Belakangan diketahui, pelaku Siska dan korban SF serta lima nama lainnya yang akan berangkat ke Malaysia tidak dilengkapi dokumen resmi, hanya paspor sebagai pelancong. Polisi pun menyaru sebagai sopir taksi online lalu berperan mengantar korban ke Bandara Kualanamu.
Di bandara, polisi kemudian mengamankan dua korban lainnya yang sedang menunggu pesawat untuk berangkat ke Malaysia. Kedua korban lainnya ini perempuan berinisial AD dan EW.
“Siska ini membelikan tiket pulang pergi untuk para korbannya, sehingga mereka bisa pulang-pergi sekali sebulan. Tujuannya agar kedoknya tidak terbongkar. Kan paspornya untuk melancong bukan kerja,” timpal Kompol Sandy Sinurat.
“Namun tiket yang dibelinya itu wajib dibayar kembali oleh para korban melalui pemotongan honor kerja sebagai PSK. Ini kan namanya menjerat korban lagi dengan modus beban utang,” sambung Sandy.

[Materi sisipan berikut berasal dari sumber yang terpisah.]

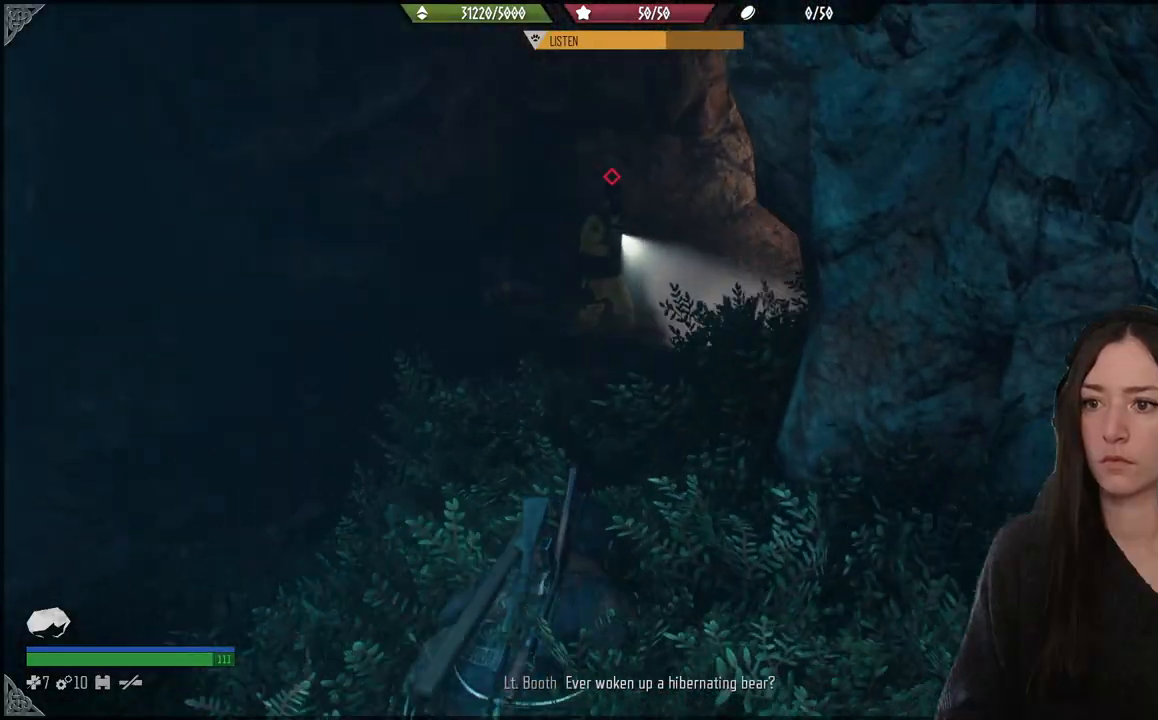
{"buttons": [], "left_stick": "center", "right_stick": "right", "events": [[117, "right_stick", "right"], [317, "left_stick", "center"]]}
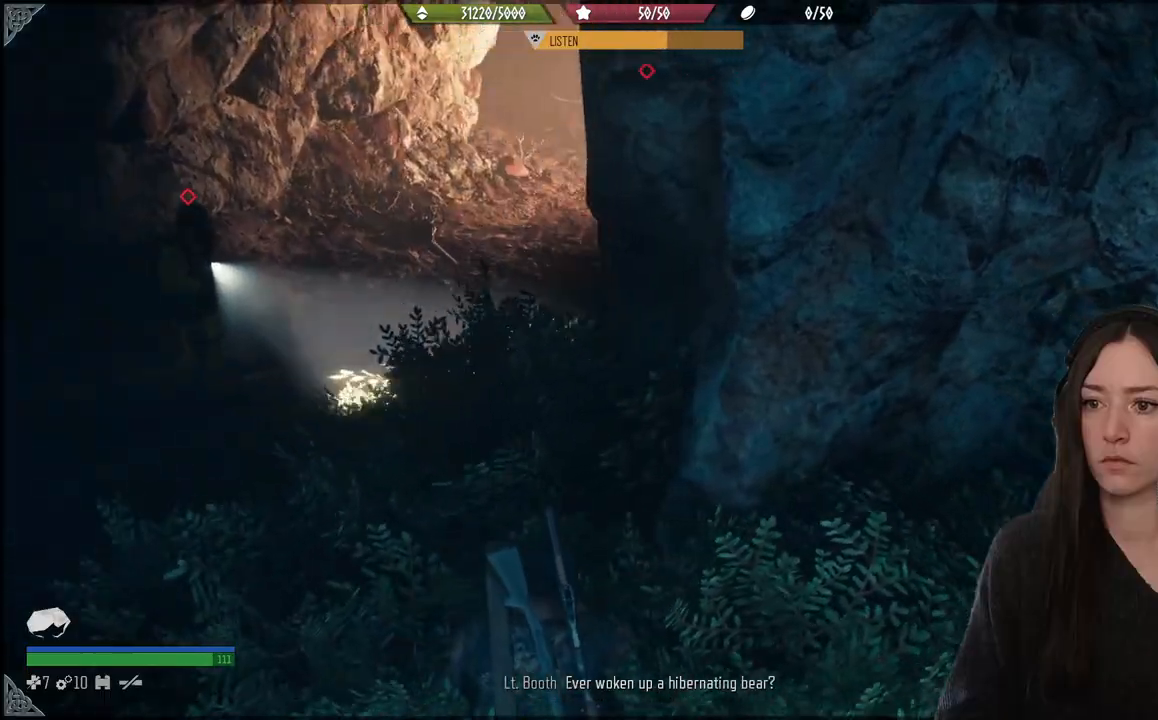
{"buttons": [], "left_stick": "up", "right_stick": "center", "events": [[50, "left_stick", "up"], [100, "right_stick", "center"]]}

Sandy menambahkan, pihaknya sudah menyelidiki kasus ini dengan mengirim tim investigatif ke Malaysia. Para korbannya, kata dia, oleh lelaki hidung belang dibawa ke hotel.
“Kami sedang mengembangkan kasus ini. Kami juga sudah koordinasi dengan pihak KBRI dan konsulat di Malaysia,” ungkapnya.

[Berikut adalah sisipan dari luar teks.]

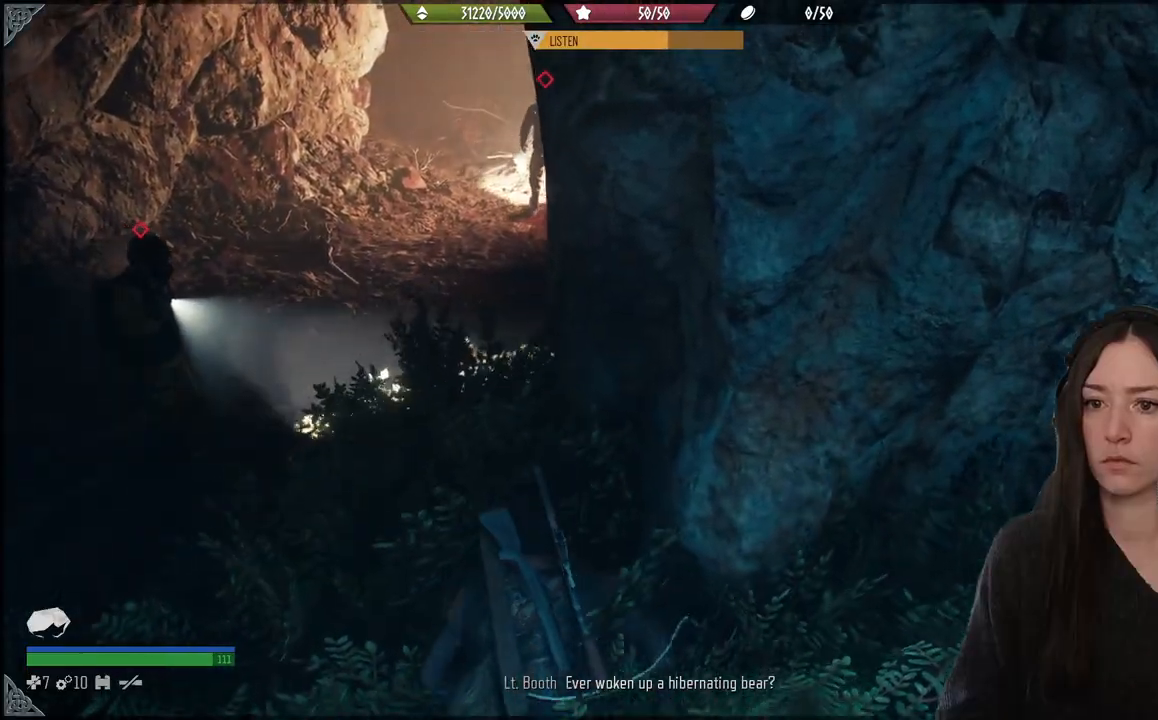
{"buttons": [], "left_stick": "center", "right_stick": "center", "events": [[83, "left_stick", "center"]]}
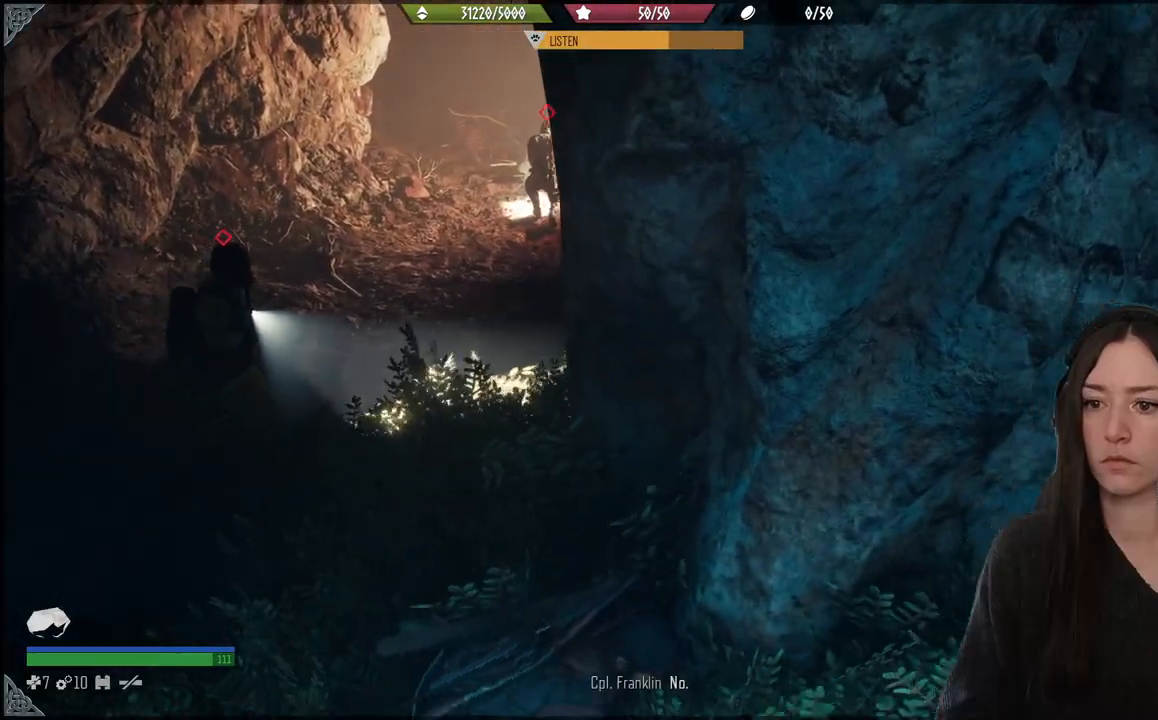
{"buttons": [], "left_stick": "center", "right_stick": "center", "events": []}
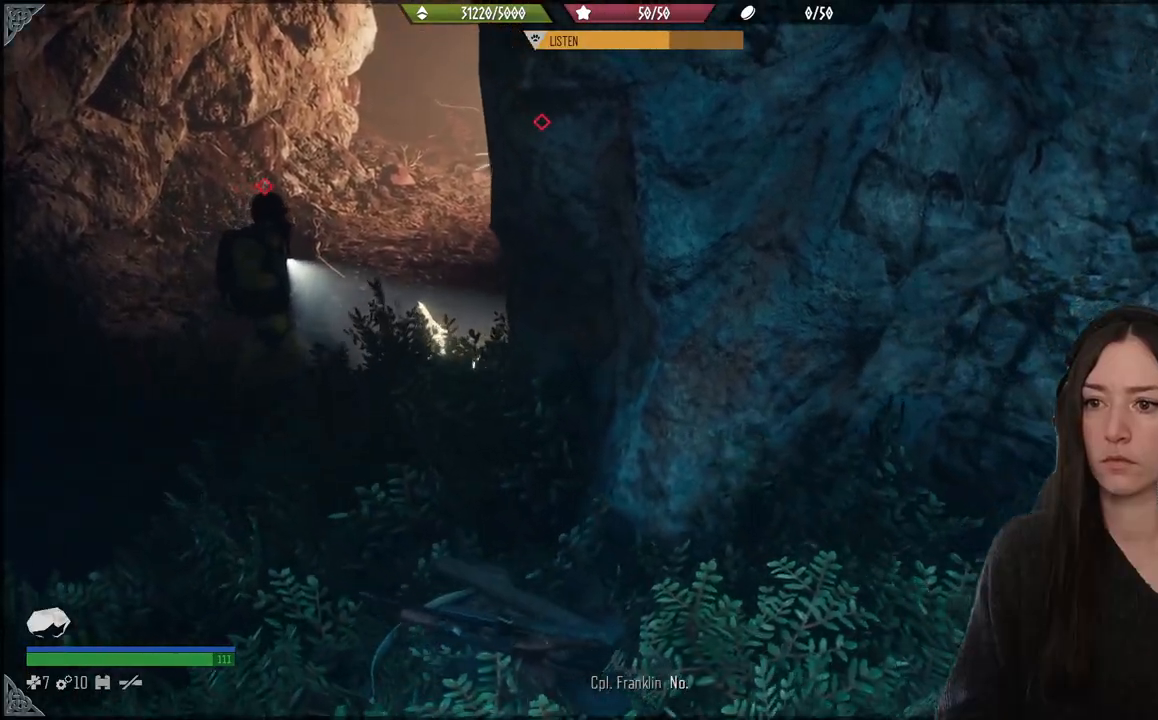
{"buttons": [], "left_stick": "right", "right_stick": "center", "events": [[333, "left_stick", "right"]]}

Sementara untuk pengungkapan kasus prostitusi online, Sandy menjelaskan pengungkapan ini berawal dari masuknya pesan singkat (sms) ke nomor ponselnya. Isinya membocorkan akun-akun twitter dan instagram yang khusus menawarkan jasa seksual.
“Saya tak tau siapa pengirimnya. Namun tim kami menyelidiki informasi tersebut. Dan ternyata, akun-akun yang disebutkan itu benar terlibat kasus prostitusi. ‘Nah sudah mantap ini,’ pikirku. Langsung kami buru,” beber Sandy Sinurat.